--- begin ENTRIES PROVIDED ---

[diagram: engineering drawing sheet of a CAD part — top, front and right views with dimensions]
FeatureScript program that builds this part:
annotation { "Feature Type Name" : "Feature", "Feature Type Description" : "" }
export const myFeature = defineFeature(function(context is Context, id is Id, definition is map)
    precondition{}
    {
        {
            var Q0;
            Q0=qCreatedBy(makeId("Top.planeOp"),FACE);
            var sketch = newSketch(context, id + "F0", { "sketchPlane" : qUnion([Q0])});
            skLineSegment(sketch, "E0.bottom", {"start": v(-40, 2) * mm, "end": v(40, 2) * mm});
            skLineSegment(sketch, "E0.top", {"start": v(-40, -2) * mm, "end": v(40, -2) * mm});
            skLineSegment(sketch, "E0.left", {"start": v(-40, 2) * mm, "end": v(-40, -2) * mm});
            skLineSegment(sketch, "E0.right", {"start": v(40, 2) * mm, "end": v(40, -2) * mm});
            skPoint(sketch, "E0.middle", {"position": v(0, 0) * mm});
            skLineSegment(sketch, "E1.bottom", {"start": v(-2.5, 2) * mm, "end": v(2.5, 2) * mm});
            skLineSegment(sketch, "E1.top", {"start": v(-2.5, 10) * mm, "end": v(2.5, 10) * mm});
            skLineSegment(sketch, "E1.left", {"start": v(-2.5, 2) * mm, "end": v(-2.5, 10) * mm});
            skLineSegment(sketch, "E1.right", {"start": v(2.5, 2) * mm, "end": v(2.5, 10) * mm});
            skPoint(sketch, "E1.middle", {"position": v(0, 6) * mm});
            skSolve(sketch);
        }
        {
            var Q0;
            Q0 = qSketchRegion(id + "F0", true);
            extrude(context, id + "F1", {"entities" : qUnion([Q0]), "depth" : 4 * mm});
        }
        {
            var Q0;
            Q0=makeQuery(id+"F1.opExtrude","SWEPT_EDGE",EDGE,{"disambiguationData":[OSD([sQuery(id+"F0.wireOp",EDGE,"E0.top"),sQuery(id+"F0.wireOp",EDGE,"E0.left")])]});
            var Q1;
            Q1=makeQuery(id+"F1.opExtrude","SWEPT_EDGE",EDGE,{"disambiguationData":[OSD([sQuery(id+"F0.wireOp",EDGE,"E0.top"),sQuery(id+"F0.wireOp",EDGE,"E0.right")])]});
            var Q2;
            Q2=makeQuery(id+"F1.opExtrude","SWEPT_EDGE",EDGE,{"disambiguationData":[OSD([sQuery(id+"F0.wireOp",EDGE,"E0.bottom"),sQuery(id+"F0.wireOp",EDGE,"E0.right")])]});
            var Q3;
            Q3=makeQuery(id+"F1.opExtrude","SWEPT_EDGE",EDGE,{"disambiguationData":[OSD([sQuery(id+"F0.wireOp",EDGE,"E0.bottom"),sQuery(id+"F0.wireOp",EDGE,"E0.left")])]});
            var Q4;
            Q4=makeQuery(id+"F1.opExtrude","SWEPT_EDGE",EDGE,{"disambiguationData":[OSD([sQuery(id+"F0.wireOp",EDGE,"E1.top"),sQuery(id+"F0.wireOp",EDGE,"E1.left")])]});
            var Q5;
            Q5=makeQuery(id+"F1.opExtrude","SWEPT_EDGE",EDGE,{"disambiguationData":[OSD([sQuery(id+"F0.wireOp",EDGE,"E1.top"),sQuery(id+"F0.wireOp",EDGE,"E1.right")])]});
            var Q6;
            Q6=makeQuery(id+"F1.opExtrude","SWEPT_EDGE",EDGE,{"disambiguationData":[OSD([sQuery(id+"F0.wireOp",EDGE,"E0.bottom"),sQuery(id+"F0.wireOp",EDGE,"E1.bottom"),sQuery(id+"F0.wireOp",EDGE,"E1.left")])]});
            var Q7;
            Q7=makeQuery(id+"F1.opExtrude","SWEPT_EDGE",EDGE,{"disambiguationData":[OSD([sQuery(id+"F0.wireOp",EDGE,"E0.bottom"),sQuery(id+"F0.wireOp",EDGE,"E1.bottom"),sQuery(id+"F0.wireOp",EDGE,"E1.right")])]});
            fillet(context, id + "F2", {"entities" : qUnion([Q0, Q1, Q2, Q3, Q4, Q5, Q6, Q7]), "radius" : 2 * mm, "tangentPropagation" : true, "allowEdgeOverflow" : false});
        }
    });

--- end ENTRIES PROVIDED ---

Find every line in the listing above that contains the string "position" and copy each of those lines.

### OUTPUT
            skPoint(sketch, "E0.middle", {"position": v(0, 0) * mm});
            skPoint(sketch, "E1.middle", {"position": v(0, 6) * mm});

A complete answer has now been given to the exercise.